A more accurate grasp pose of the hand is obtained using the initialization in step 1.2. Refer
to Eq. (13) in paper for more details. Modify the config file configHandPose.json
in
configs folder of test sequence as in step 1.1. Update betaFileName
field in the
json file to use different hand shape parameters or point to the correct beta files. Beta
parameters of 10 different subjects used in the dataset generation can be downloaded from here
python handPoseMultiframe.py --seq 'test' --numIter 200 --showFig --doPyRender
Remove --showFig
and --doPyRender
flags to run faster without visualization. The results
of optimization and visualization (if enabled) will be dumped in dirt_grasp_pose folder of the
test
sequence.
The first figure above shows the pose of object and hand during optimization. First row is the input image, second row is the hand-object rendered with poses at current iteration, third and fourth row shows the depth and silhoutte erro. The second figure above is the grasp pose of the hand after optimization.
A more accurate object pose is obtained by tracking the object poses as explained in Section 4.2 of paper. The difference between
this stage and Object pose initialization in step 1.1 is, the hand mesh rendered with the estimated
grasp pose is also used in the optimization. Update the configHandObjPose.json file in configs folder
of the test
sequence as earlier in step 1.1.
python handObjectTrackingSingleFrame.py --seq 'test' --showFig --doPyRender
The results are dumped in dirt_hand_obj_pose folder of test
sequence.
This stage performs optimization over mutliple frames and over all the hand-object pose variables. Refer to Eq. (1) in paper. The optimization is done in batches.

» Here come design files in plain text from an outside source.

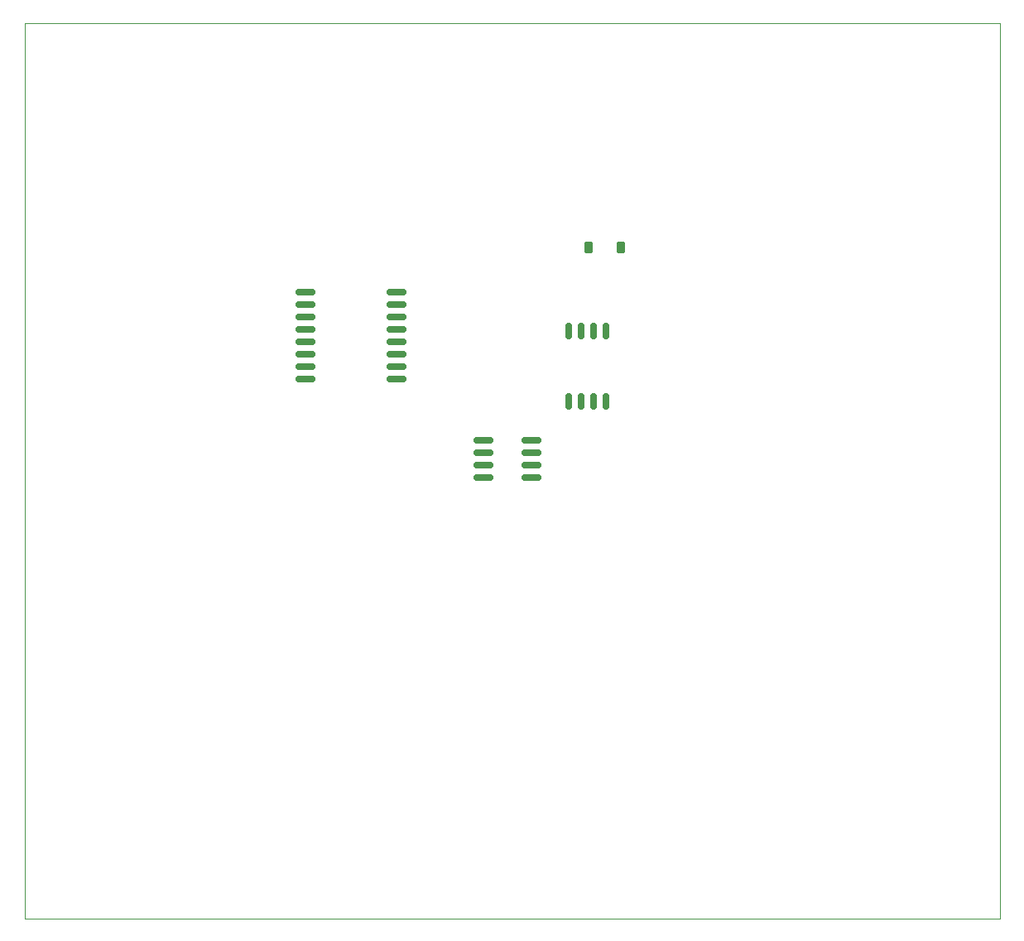
<source format=gtp>
G04 #@! TF.GenerationSoftware,KiCad,Pcbnew,9.0.4*
G04 #@! TF.CreationDate,2025-10-16T18:07:27-05:00*
G04 #@! TF.ProjectId,ece_445_low_power,6563655f-3434-4355-9f6c-6f775f706f77,rev?*
G04 #@! TF.SameCoordinates,Original*
G04 #@! TF.FileFunction,Paste,Top*
G04 #@! TF.FilePolarity,Positive*
%FSLAX46Y46*%
G04 Gerber Fmt 4.6, Leading zero omitted, Abs format (unit mm)*
G04 Created by KiCad (PCBNEW 9.0.4) date 2025-10-16 18:07:27*
%MOMM*%
%LPD*%
G01*
G04 APERTURE LIST*
G04 Aperture macros list*
%AMRoundRect*
0 Rectangle with rounded corners*
0 $1 Rounding radius*
0 $2 $3 $4 $5 $6 $7 $8 $9 X,Y pos of 4 corners*
0 Add a 4 corners polygon primitive as box body*
4,1,4,$2,$3,$4,$5,$6,$7,$8,$9,$2,$3,0*
0 Add four circle primitives for the rounded corners*
1,1,$1+$1,$2,$3*
1,1,$1+$1,$4,$5*
1,1,$1+$1,$6,$7*
1,1,$1+$1,$8,$9*
0 Add four rect primitives between the rounded corners*
20,1,$1+$1,$2,$3,$4,$5,0*
20,1,$1+$1,$4,$5,$6,$7,0*
20,1,$1+$1,$6,$7,$8,$9,0*
20,1,$1+$1,$8,$9,$2,$3,0*%
G04 Aperture macros list end*
%ADD10RoundRect,0.150000X-0.875000X-0.150000X0.875000X-0.150000X0.875000X0.150000X-0.875000X0.150000X0*%
%ADD11RoundRect,0.150000X-0.825000X-0.150000X0.825000X-0.150000X0.825000X0.150000X-0.825000X0.150000X0*%
%ADD12RoundRect,0.162500X-0.162500X0.650000X-0.162500X-0.650000X0.162500X-0.650000X0.162500X0.650000X0*%
%ADD13RoundRect,0.225000X-0.225000X-0.375000X0.225000X-0.375000X0.225000X0.375000X-0.225000X0.375000X0*%
G04 #@! TA.AperFunction,Profile*
%ADD14C,0.050000*%
G04 #@! TD*
G04 APERTURE END LIST*
D10*
X142350000Y-65555000D03*
X142350000Y-66825000D03*
X142350000Y-68095000D03*
X142350000Y-69365000D03*
X142350000Y-70635000D03*
X142350000Y-71905000D03*
X142350000Y-73175000D03*
X142350000Y-74445000D03*
X151650000Y-74445000D03*
X151650000Y-73175000D03*
X151650000Y-71905000D03*
X151650000Y-70635000D03*
X151650000Y-69365000D03*
X151650000Y-68095000D03*
X151650000Y-66825000D03*
X151650000Y-65555000D03*
D11*
X160525000Y-80730000D03*
X160525000Y-82000000D03*
X160525000Y-83270000D03*
X160525000Y-84540000D03*
X165475000Y-84540000D03*
X165475000Y-83270000D03*
X165475000Y-82000000D03*
X165475000Y-80730000D03*
D12*
X173101000Y-69564500D03*
X171831000Y-69564500D03*
X170561000Y-69564500D03*
X169291000Y-69564500D03*
X169291000Y-76739500D03*
X170561000Y-76739500D03*
X171831000Y-76739500D03*
X173101000Y-76739500D03*
D13*
X171324000Y-60960000D03*
X174624000Y-60960000D03*
D14*
X113614000Y-38011000D02*
X213360000Y-38011000D01*
X213360000Y-129629000D01*
X113614000Y-129629000D01*
X113614000Y-38011000D01*
M02*

</source>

python handObjectRefinementMultiframe.py --seq 'test' --showFig --doPyRender --batchSize 20
The results are dumped in dirt_hand_obj_refine folder of test
sequence.
The segmentation network often under-segmentents the hand near the finger tips. This results in a small shift in the final annotated keypoints of the finger tips. In order to account for this, the segmentation maps are corrected after Step 3 using the estimated keypoints and depth map. The segmentation correction script will be updated soon.